===== PROVIDED PASSAGE =====
On rear end faces of the vertical right side surface 21 c and the vertical left side surface 21 d, projecting sections 21 e formed to extend toward the rear, which is a connector insertion side for the cage 21, are formed. Further, erected sections 21 f formed in a substantially L shape are formed at the rear end portions of the projecting sections 21 e. Furthermore, spring pieces 21 g formed in an oblique direction with respect to the upper surface of the substrate 11 are formed at the upper end portions of the erected sections 21 f formed in the substantially L shape.
The spring pieces 21 g are formed to extend forward from connection sides to the erected sections 21 f, which are bases of the spring pieces 21 g, and are obliquely formed to descend forward from the bases to the distal ends of the spring pieces 21 g such that the distal ends, which are the front end portions, are in positions closer to the substrate 11 than the bases. The spring pieces 21 g are configured to be able to smoothly insert the compression connector 31 into the cage 21 in an oblique direction by guiding the compression connector 31 toward the region surrounded by the top surface 21 a, the vertical front surface 21 b, the vertical right side surface 21 c, the vertical left side surface 21 d, and the upper surface of the substrate 11, the region being a region where the compression connector 31 is housed and installed.
Further, when the compression connector 31 is obliquely inserted into the cage 21, external force for pressing the spring pieces 21 g downward is applied to the spring pieces 21 g. Even if the spring pieces 21 g bend downward when such external force is applied, since the opening sections 13 are formed in the substrate 11, the distal ends of the spring pieces 21 g can enter the insides of the opening sections 13. Therefore, in the connector with substrate 10 according to the first embodiment, an inserting motion of the compression connector 31 is not hindered. When the compression connector 31 is completely inserted into the cage 21, since the external force applied to the spring pieces 21 g from the compression connector 31 is released, the distal ends of the spring pieces 21 g slip off the opening sections 13 and move to an upper position. The positions of the distal ends of the spring pieces 21 g not receiving the external force are equivalent to the position of the rear center of the compression connector 31 completely inserted into and installed in the cage 21. Therefore, the spring pieces 21 g exert a function of hindering the compression connector 31 from moving in a slipping-off direction to the rear side with respect to the cage 21. That is, the spring pieces 21 g according to the first embodiment are members that can exert not only a function of guidance in obliquely inserting the compression connector 31 into the cage 21 but also a function of slip-off prevention.
The compression connector 31 includes, as shown in FIGS. 6 to 10 , contacts 32 that are in contact with the substrate 11, a housing 33 to which the contacts 32 are fixed, a cover shell 34 that covers the upper surface portion of the housing 33, and a bottom shell 35 that covers the lower surface portion of the housing 33.
As shown in, in particular, FIGS. 7 and 8 , a plurality of contacts 32 are disposed to be laterally arranged in the left-right direction.
===== SUPPLIED DATA =====
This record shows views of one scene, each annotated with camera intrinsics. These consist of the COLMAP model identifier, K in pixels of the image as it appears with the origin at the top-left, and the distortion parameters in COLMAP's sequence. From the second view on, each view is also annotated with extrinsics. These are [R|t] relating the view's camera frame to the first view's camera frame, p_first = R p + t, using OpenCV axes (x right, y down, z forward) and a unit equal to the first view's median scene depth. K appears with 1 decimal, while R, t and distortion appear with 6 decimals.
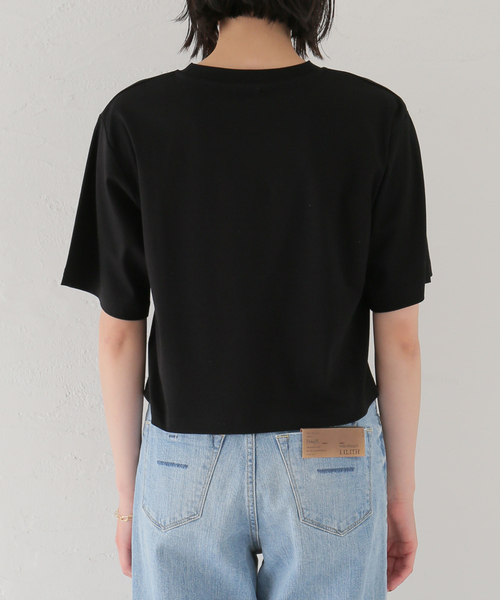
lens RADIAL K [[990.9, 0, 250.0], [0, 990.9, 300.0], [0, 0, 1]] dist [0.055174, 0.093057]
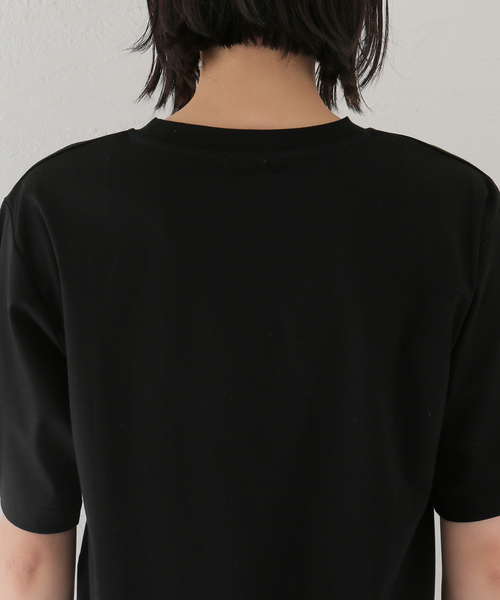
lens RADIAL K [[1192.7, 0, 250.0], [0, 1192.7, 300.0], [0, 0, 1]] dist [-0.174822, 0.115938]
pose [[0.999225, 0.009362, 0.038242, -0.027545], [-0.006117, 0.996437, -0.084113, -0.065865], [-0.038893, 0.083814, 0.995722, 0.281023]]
=====
===== SUPPLIED DATA =====
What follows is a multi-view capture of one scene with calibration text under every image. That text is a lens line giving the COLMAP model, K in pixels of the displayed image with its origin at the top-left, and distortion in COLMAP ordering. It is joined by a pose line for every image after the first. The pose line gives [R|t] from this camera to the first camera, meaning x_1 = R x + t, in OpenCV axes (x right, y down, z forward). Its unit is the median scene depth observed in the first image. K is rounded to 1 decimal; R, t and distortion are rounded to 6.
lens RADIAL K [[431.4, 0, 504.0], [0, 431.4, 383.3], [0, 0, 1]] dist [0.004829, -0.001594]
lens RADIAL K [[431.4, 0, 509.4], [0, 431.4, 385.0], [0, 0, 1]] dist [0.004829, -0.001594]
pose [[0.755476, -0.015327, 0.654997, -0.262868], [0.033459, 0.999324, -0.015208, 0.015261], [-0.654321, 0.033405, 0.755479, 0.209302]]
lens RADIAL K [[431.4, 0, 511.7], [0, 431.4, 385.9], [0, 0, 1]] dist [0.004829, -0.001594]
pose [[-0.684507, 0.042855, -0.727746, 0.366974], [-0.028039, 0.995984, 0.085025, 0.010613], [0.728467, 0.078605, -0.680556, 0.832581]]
=====
===== SUPPLIED DATA =====
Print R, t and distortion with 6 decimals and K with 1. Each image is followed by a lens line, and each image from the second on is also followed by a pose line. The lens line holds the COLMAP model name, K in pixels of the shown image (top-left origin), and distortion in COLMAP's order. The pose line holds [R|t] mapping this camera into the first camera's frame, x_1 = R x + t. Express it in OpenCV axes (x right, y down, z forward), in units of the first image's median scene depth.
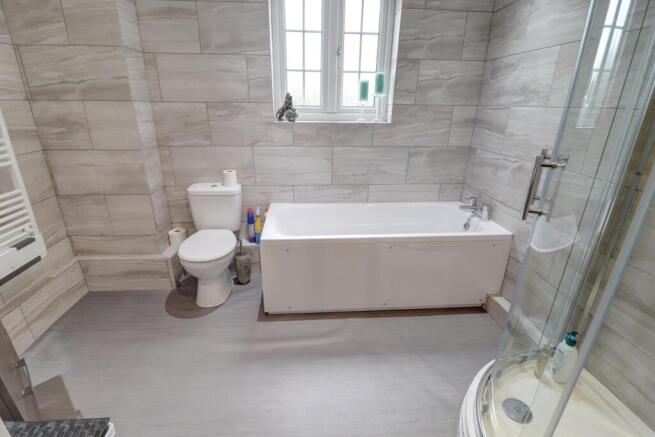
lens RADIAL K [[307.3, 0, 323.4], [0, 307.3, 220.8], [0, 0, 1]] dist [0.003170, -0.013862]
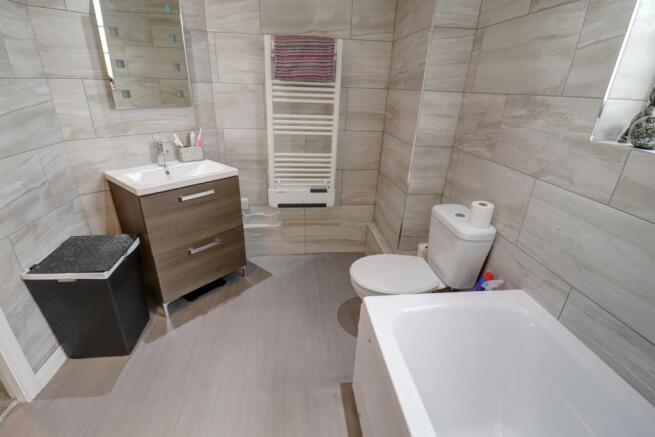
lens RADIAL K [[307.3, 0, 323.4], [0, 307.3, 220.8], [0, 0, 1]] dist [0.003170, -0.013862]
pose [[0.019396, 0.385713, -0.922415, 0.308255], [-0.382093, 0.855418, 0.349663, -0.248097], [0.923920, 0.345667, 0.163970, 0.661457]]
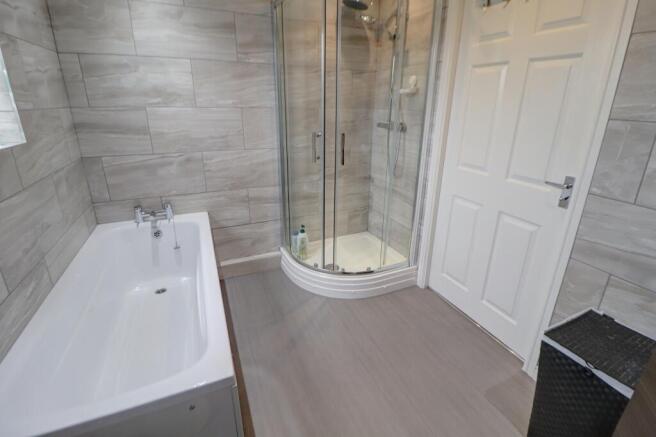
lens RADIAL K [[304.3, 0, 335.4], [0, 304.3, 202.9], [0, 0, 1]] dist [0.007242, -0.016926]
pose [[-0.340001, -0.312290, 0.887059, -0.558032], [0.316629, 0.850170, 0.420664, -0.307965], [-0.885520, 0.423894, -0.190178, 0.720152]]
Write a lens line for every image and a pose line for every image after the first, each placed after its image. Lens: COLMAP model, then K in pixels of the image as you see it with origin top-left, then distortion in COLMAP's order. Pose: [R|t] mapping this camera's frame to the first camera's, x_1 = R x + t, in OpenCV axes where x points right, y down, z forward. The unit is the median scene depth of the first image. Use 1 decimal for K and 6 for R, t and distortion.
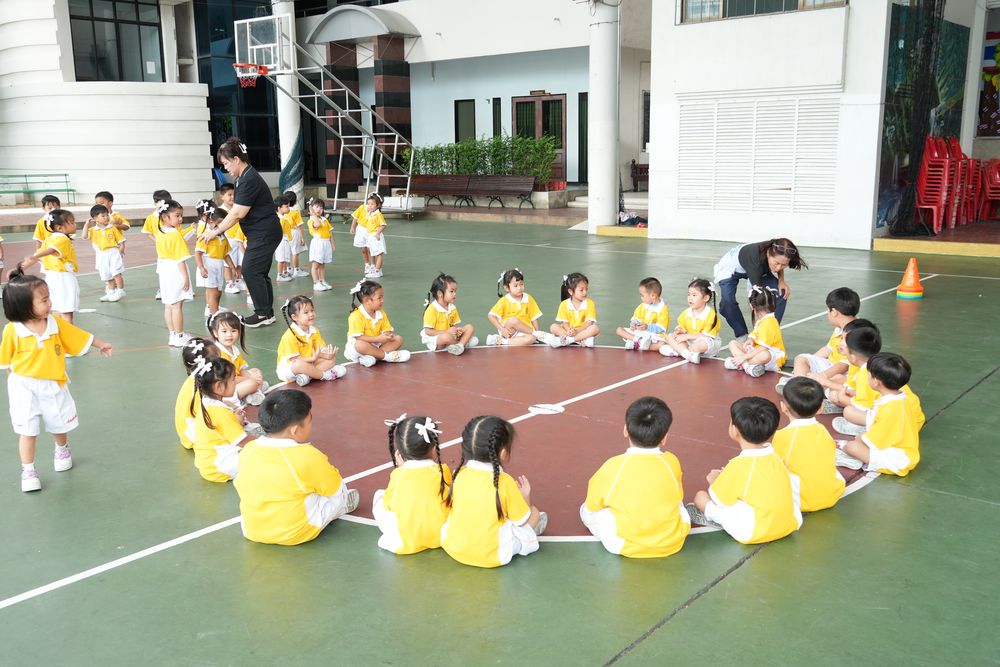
=====
▶ [EXERCISE GOAL]
Update the compression connector passage: give everything from "The compression connector 31 includes, as" down to "the housing 33." again, with "bottom shell" changed to "base shell".

▶ [WRITTEN RESPONSE]
The compression connector 31 includes, as shown in FIGS. 6 to 10 , contacts 32 that are in contact with the substrate 11, a housing 33 to which the contacts 32 are fixed, a cover shell 34 that covers the upper surface portion of the housing 33, and a base shell 35 that covers the lower surface portion of the housing 33.